YAZIKLAR OLSUN BİZE!...
Nevzat Doğan
nevzatdogan_33@hotmail.com - 05322710577Üç kıta, milyonlarca kilometre karelik bir alanda din, dil, ırk ayrımı yapmadan 600 yıl boyunca milyonlarca insanı huzur içerisinde yaşatan bir milletin evlatları, kadına şiddet, tecavüz, taciz ve cinayetleri önleyecek gerekli yasaları çıkaramıyorsak yazıklar olsun bize…
Nedir bu İstanbul sözleşmesi….
‘’Siz kadınlarınızı, kızlarınızı aile içi şiddet cinayet, taciz ve tecavüzlerden koruyamıyorsunuz.Biz size bir sözleşme hazırladık. Siz de bunu uygulayacaksınız ben de kontrol edeceğim’’ diyor sevgili medeni batılı sözde dostlarımız.
Şimdi bunu diyen batıya ve ABD’ye bir bakalım;
Cinsiyet eşitliği açışından dünyanın en üst sıralarında yer alan İskandinav ülkeleri Norveç, Danimarka, Finlandiya ve İsveç’te bu haklara ve yasal korumaya rağmen tecavüz oranları anormal derecede çok yüksek. Şimdi bu paradoksu nereye koyacağız.
Bana göre bu sözleşmeyi hazırlayanların amacı kadınları korumak falan değil. Amaçları kadını koruma görüntüsü altında aile kavramını yok etmek ve cinsiyetsiz bir toplum yaratmak olsa gerek.
Bu sözleşme nerde hazırlandı ABD de. Nerdeyse her dakika da bir cinayet, taciz ve tecavüzün işlendiği bu ülke sözleşmeyi kabul etmiyor, vatikan, İngiltere, Japonya kabul etmiyor, Rusya konusunu bile etmiyor, Komşumuz Yunanistan bile çekince koyarken Türkiye 11 Mayıs 2011 tarihinde sözleşmeyi imzalayan ve kabul eden ilk ülke oldu.
Sanırım 2018 yılında LGBT lilerin başı çektiği Onur Yürüyüşünden sonra işin rengi değişti.
2021 Mart ayında da Türkiye’nin bu sözleşmeden, halk desteğini yitirdiği, LGBT ve bazı marjinal grupların bu sözleşmeyi kendilerine kalkan yaptığı, cinsel yönelim, toplumsal cinsiyet kimliği Türk toplum yapısına aykırı bulunduğu gerekçesiyle ayrıldığı açıklandı.
Bu ayrılış hem içerde hem de dışarda rahatsızlık uyandırdı.
Dışarının rahatsız olması, zincirin kırılmasından.

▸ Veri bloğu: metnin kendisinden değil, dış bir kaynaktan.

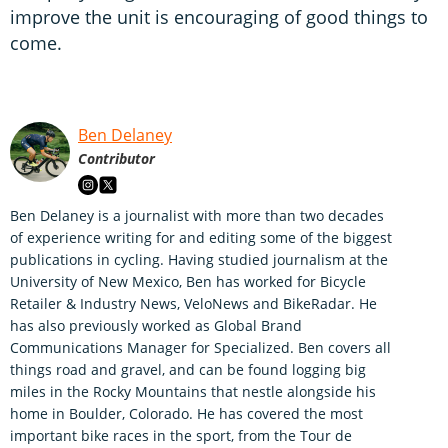
improve the unit is encouraging of good things to
come.
Ben Delaney
Contributor
Ben Delaney is a journalist with more than two decades
of experience writing for and editing some of the biggest
publications in cycling. Having studied journalism at the
University of New Mexico, Ben has worked for Bicycle
Retailer & Industry News, VeloNews and BikeRadar. He
has also previously worked as Global Brand
Communications Manager for Specialized. Ben covers all
things road and gravel, and can be found logging big
miles in the Rocky Mountains that nestle alongside his
home in Boulder, Colorado. He has covered the most
important bike races in the sport, from the Tour de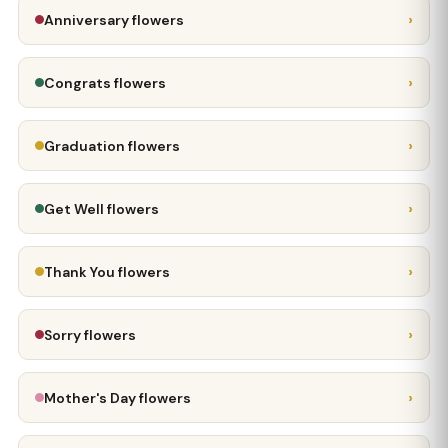
›
Anniversary flowers
›
Congrats flowers
›
Graduation flowers
›
Get Well flowers
›
Thank You flowers
›
Sorry flowers
›
Mother's Day flowers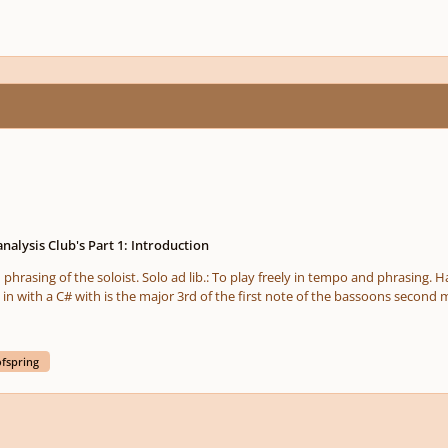
analysis Club's Part 1: Introduction
 in with a C# with is the major 3rd of the first note of the bassoons secon
we are not in C major rather we are in a freely tonal piece since from here o
wing of whats coming ahead. Technique The solo Bassoon is playing at its highest register which
ofspring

Filipinlerdeki Moro Müslümanlarından, afrikaya kadar olan coğrafyada yaşayan Müslümanların, biz kabul etsekte etmeksekte Türkiye kutup yıldızı gibidir.

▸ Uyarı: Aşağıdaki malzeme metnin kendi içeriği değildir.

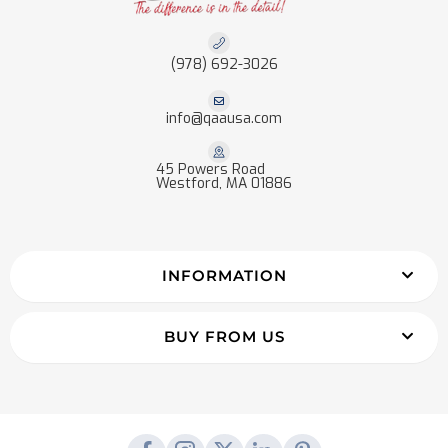
(978) 692-3026
info@qaausa.com
45 Powers Road
Westford, MA 01886
INFORMATION
BUY FROM US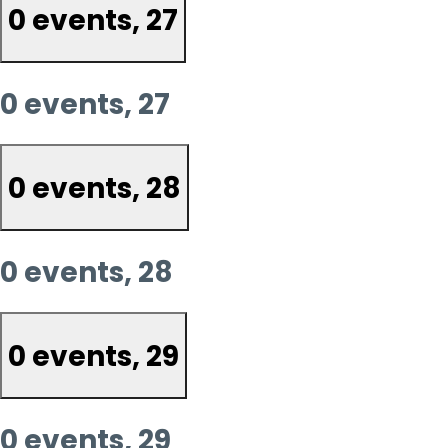
0 events,
27
0 events,
27
0 events,
28
0 events,
28
0 events,
29
0 events,
29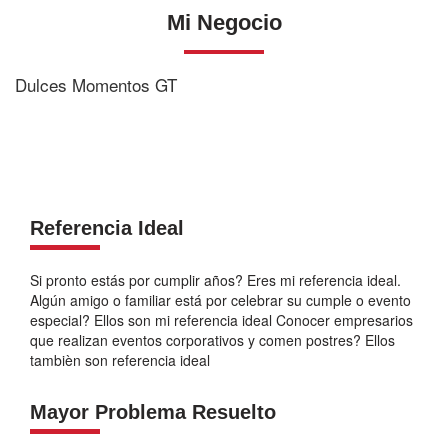
Mi Negocio
Dulces Momentos GT
Referencia Ideal
Si pronto estás por cumplir años? Eres mi referencia ideal.
Algún amigo o familiar está por celebrar su cumple o evento
especial? Ellos son mi referencia ideal Conocer empresarios
que realizan eventos corporativos y comen postres? Ellos
tambièn son referencia ideal
Mayor Problema Resuelto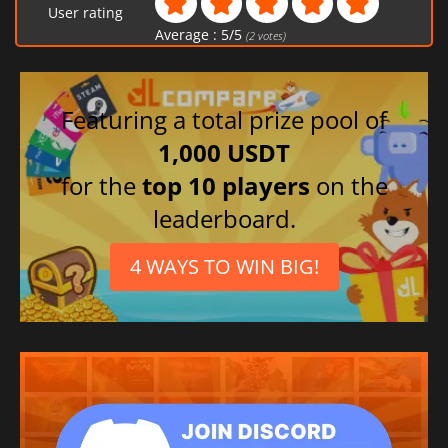
User rating
Average :
5
/
5
(
2
votes)
Featuring a total prize pool of
1,000 USDT
for the
top 10 players
on the
leaderboard.
4 WAYS TO WIN BIG!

Bunu bilen ABD ve batı da hep içireceği acı hapın üzerini tatlı birşeylerle kaplar öyle içirir. Bugüne kadar hep böyle yaptılar.
Kadınlarımızı, genç kızlarımızı, namus cinayetlerinden, tecavüzlerden, tacizlerden şiddetten koruyacak her türlü yasaya sonuna kadar evet…
Ancak ailenin korunması şartıyla…
Bu tacizleri, tecavüzleri, cinayetleri işleyenler uzaydan gelmedi. Onları da bir anne baba yetiştirdi.
Bizim toplumumuzu batıdan ayıran en büyük fark, geleneklerimiz, örfümüz, adetlerimiz ve namus anlayışımızdır. İstanbul sözleşmesinde bu saydığımız değerlerin hepsinin kökünü kazıyana kadar mücadele edeceğiz diyor.
Zaten bunu sözleşme olmadan da yapıyorlardı.
Bizler çocuklarımızı yetiştirmeyi, televizyona, youtube, facebook ,ınstagrama ve tüm değerlerimizi yok sayan dizilere, filmlere bırakırsak istediğiniz kanunu çıkarın.
Bu suçların önüne geçemeyiz.
Onun için sevgili anneler, bacılar çocuklarınızı kendiniz yetiştirin.
Çocuklarımızı, Subliminal mesajların verildiği, her türlü çirkinliğin gösterildiği, mecraların insafına bırakmayın.